Homélie du cardinal André Vingt-Trois - Messe pour le dixième anniversaire de la consécration de l’église Notre-Dame de Chine - fête de Notre-Dame de Chine

Dimanche 10 mai 2015 - Notre-Dame de Chine (Paris XIII)

Au moment de quitter cette terre, Jésus confie sa mission à ses disciples et l’Église à sa mère. L’Église est invitée à sa rassembler autour de Marie et à se confier à sa prière, dans la supplication, l’action de grâce et l’espérance. C’est dans cet esprit que la communauté chinoise de Paris se met sous la protection de Notre-Dame de Chine.

- Mi 5, 1-4a ; Ps 112, 1-8 ; Ac 1, 12-14 ; Jn 19, 25-27

Frères et Sœurs,

Au moment de quitter ce monde, Jésus confie sa mère au disciple qu’il aimait et il confie le disciple à sa mère : « Femme, voici ton fils » (Jn 19, 26). À travers la personnalité de ce disciple, c’est évidemment toute l’Église qui est concernée par la parole de Jésus. C’est à l’Église que Jésus confie sa mère, et c’est l’Église qu’il confie à sa mère. Ainsi, nous aussi, comme ce disciple qui était au pied de la croix, nous sommes confiés à l’amour maternel de Marie. Au moment où Jésus va quitter cette terre, il n’abandonne pas l’humanité. Il confie sa mission à ses disciples, et il confie les disciples et l’Église à sa mère.

Nous voyons dans le livre des Actes des Apôtres que dès les premiers jours après l’Ascension du Christ, Marie est au milieu des disciples, et elle prie avec eux. C’est la figure de l’Église qui est montrée par avance : l’Église doit se rassembler autour de Marie et se confier à la prière de la Vierge.

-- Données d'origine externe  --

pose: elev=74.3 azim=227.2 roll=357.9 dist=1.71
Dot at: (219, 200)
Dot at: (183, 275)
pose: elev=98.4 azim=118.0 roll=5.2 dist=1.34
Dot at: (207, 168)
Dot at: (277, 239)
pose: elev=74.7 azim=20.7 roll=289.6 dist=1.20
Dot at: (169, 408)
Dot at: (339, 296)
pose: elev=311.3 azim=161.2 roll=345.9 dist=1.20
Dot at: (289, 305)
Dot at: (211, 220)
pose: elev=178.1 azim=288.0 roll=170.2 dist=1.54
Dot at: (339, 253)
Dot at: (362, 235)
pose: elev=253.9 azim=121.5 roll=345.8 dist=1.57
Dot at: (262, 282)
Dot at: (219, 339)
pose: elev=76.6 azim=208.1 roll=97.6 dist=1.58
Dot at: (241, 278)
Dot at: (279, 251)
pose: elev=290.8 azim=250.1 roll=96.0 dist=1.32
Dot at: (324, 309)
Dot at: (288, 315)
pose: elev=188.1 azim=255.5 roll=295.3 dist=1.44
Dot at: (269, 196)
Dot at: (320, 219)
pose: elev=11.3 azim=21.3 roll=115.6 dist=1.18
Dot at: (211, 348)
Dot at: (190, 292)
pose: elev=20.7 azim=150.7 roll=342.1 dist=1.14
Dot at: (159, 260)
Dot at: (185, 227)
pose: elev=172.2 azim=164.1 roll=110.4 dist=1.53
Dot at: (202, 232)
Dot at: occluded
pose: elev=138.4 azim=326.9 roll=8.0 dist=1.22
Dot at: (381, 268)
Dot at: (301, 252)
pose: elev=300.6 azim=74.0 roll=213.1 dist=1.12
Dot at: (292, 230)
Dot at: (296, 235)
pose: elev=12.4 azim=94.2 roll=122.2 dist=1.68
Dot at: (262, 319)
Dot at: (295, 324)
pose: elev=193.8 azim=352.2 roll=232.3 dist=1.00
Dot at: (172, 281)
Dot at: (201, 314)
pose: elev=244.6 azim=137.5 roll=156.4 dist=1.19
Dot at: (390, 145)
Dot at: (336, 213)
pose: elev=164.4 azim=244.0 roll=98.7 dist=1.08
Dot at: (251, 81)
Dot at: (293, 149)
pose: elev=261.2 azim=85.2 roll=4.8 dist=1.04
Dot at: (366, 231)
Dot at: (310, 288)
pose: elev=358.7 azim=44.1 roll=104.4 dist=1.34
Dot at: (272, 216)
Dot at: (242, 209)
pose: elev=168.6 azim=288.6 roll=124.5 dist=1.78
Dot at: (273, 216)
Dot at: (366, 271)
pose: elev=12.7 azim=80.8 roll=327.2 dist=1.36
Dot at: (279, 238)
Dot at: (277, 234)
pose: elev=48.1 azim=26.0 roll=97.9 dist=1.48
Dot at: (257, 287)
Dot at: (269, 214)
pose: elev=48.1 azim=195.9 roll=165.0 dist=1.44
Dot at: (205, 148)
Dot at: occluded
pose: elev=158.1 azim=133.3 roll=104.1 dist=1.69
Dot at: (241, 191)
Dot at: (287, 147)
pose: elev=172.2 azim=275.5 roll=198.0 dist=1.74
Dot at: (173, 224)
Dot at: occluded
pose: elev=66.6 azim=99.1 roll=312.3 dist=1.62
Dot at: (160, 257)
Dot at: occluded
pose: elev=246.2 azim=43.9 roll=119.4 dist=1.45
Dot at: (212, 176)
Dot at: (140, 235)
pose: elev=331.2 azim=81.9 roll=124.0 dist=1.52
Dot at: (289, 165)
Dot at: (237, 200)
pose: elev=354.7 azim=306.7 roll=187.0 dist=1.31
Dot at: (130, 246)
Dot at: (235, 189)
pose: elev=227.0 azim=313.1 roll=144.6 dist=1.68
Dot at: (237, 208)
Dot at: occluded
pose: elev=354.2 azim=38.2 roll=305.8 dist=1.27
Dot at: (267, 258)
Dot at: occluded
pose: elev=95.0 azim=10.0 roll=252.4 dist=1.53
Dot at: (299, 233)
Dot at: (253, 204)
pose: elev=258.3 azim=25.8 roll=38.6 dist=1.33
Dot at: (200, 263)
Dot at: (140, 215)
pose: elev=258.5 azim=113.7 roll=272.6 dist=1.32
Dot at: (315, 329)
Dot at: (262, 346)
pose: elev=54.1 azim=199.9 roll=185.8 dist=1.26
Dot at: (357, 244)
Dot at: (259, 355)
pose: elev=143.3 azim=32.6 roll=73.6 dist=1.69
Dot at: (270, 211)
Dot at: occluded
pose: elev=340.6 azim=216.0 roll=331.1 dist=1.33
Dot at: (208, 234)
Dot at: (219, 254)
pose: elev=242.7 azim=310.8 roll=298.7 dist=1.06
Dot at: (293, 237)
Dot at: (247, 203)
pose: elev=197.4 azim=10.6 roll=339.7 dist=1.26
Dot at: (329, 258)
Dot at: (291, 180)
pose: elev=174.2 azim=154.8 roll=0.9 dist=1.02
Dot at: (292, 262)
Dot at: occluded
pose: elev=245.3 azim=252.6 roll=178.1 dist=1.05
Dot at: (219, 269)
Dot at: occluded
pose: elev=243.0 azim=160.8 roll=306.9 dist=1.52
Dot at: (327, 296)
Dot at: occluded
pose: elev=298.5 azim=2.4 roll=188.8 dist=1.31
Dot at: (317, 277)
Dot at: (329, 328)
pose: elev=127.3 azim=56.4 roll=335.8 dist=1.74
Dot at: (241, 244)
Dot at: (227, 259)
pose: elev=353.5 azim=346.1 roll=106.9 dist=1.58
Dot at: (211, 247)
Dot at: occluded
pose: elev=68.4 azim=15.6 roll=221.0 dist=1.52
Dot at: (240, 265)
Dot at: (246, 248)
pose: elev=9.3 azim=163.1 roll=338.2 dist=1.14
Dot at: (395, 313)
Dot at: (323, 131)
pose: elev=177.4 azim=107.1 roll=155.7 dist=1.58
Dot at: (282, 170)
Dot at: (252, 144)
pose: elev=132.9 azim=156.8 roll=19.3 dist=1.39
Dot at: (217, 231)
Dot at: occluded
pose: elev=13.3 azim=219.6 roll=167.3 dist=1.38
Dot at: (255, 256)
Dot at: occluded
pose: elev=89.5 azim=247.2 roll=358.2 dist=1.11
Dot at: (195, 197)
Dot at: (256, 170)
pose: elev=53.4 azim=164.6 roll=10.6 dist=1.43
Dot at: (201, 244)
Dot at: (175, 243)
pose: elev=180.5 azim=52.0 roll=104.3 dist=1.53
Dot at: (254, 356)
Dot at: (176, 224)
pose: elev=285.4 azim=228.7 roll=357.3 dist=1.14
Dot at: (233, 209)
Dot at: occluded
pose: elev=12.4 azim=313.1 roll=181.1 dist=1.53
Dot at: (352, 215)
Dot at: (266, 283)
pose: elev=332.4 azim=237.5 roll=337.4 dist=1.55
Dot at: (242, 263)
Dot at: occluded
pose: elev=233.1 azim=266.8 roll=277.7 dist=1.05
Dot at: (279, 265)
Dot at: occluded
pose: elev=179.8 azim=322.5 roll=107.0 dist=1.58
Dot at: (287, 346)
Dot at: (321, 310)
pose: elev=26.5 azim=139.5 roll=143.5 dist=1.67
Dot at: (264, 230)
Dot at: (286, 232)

En dédiant votre église à Notre-Dame de Chine, vous avez accompli ce que Jésus a demandé sur la croix. Vous avez confié votre communauté à l’intercession de Notre-Dame et à sa prière. Vous avez reconnu en Marie celle qui est votre Mère, et à travers vous la Mère de tout votre peuple. A travers chacune des communautés chrétiennes dans le monde, Marie devient la Mère de l’humanité : Mère de Jésus, Mère de l’Église, Mère des hommes. C’est donc avec grande confiance que nous nous tournons vers Marie et que nous lui exprimons nos prières. Nous savons que si nos prières ne sont pas absolument justes, Marie les portera à leur justesse. Nous savons que si nos prières ne sont pas absolument ferventes, Marie leur donnera leur ferveur. Nous savons que si nos prières n’ont pas suffisamment de foi, Marie ajoutera sa propre foi à la nôtre. C’est pourquoi tout au long de l’histoire de l’Église, à travers tous les pays du monde, les disciples de Jésus se rassemblent autour de Marie. La prière qu’ils font monter vers Dieu pour la vie de son Église est portée par la Vierge Marie. C’est une prière de supplication dans les détresses, c’est une prière d’action de grâce dans les moments heureux, c’est une prière d’espérance quand nous ignorons ce que sera l’avenir.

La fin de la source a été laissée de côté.